On the other hand, as shown in Figure 3B, backward (arrow C)
When a load is applied to the connecting protrusion 13, the connecting protrusion 17 is pushed down using the connecting protrusion 13 as a fulcrum, causing the springing rod 10 to curve upward and deform, and this bending and deformation of the springing rod 10 absorbs impact energy. Can be absorbed.

Furthermore, as shown in FIG. 3C, when a load is applied in the downward direction (arrow D), the front end of the spring rod 10 and the connecting protrusion 17 are pushed down using the connecting protrusion 13 as a fulcrum. , the spring rod 10 is bent and deformed in an inverted S-shape, and this spring rod 10
Impact energy can be absorbed by the flexural deformation of.
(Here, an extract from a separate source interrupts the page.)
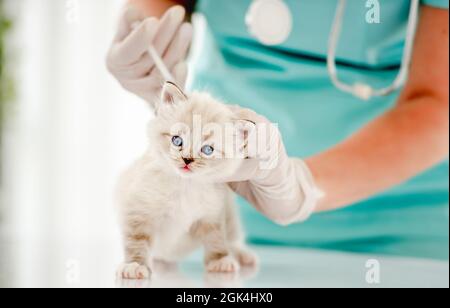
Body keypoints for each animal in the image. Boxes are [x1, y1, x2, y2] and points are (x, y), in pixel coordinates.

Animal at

Furthermore, as shown in FIG. 3D, when a load is applied from above (arrow E), the front end of the spring rod 10 and the connecting protrusion 17 are pulled up using the connecting protrusion 13 as a fulcrum. The spring rod 10 is curved and deformed in an S-shape, and impact energy can be absorbed by this bending deformation of the spring rod 10.

Figures 4A and 4B show mounting brackets 12 and 2 for rotatably connecting the front rod 2a and spring rod 10, and the rear rod 2b and rear support leg rod 19 of the bottom frame 2 of the above embodiment.
0 is provided with a shear rivet 21 and is fixed to prevent rotation within a predetermined range. It shears, and performs the same shock absorbing effect as in the case of each load shown in FIG. 3 above.
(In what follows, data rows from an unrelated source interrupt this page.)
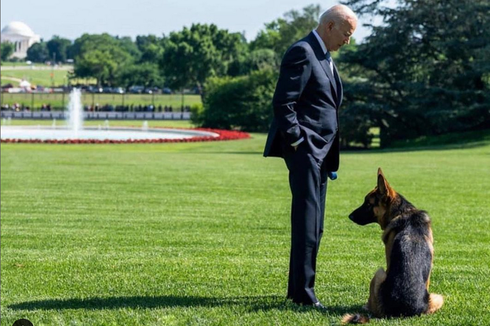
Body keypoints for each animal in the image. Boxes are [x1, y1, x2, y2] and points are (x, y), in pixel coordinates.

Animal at [340, 168, 444, 324]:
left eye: (368, 204)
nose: (350, 216)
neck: (403, 211)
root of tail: (397, 313)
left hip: (379, 273)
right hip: (436, 297)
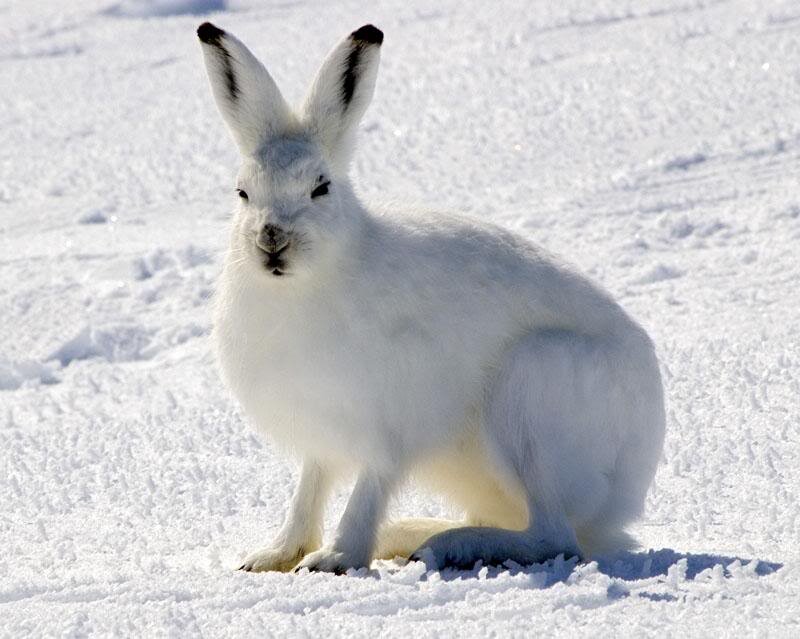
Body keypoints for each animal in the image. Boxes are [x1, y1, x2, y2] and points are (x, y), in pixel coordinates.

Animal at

In the above embodiment, a chair constituting an aircraft seat has been described, but the same structure can be applied to a chair for other seats such as a vehicle where a chair mounting rail is not laid on the floor a.

〔Effect of the invention〕

Since the impact energy absorbing leg structure of the vehicle chair according to the present invention is constructed as described above, the front support leg rod and the rear support leg rod of the vehicle chair are positioned in the midsection of one spring rod. By adopting a structure that absorbs impact energy by bending and deforming the spring rod, the overall structure of the chair is simplified, and the impact energy in the front and rear directions is stabilized without increasing the number of parts. It has excellent features such as being able to absorb large amounts of heat and absorbing it, and the structure of each part is simple and easy to process.
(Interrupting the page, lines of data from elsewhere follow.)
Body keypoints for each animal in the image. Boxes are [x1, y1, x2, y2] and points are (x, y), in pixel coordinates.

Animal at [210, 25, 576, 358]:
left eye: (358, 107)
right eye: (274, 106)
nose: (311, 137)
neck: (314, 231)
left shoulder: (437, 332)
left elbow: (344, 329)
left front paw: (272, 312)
[Brief explanation of the drawing]

FIG. 1 is a schematic side view of a vehicle chair constituting an aircraft seat equipped with an impact energy absorbing leg structure according to the present invention, FIG. 2 is a front view of the same, and FIGS.
B, C, and D are explanatory diagrams showing the operating state when loads are applied in different directions, and FIG. 4 shows another embodiment of the present invention, A is a front view of the main part, and B is a side view of the main part. FIG. 5 is a longitudinal sectional view showing a conventional shock absorbing device. 1...Seat bottom, 2...Bottom frame,
3... Seat back, 4... Back frame, 5
...Front side fitting member, 7...Running rod, 10
...Spring rod, 16... Front support leg stick, 17... Rear support leg stick.

Claims (1)

[Claims] 1. The rear end of the spring rod, which is made of a plate spring laminate or rod-shaped spring body with appropriate elasticity and which undergoes a predetermined bending deformation in the direction crossing the rod, is pivoted to the floor surface, and the front end is It is pivotally connected to the front rod of the bottom frame of the chair, and the lower surface of the midsection of the spring rod and the front floor are pivotally connected by the front supporting leg rod, and the midsection of the spring rod behind the position A shock energy absorbing leg in a vehicle chair, characterized in that the rear rod of the bottom frame of the chair is pivotally connected between the rear support legs, and each of the pivot parts is configured to be rotatable. structure.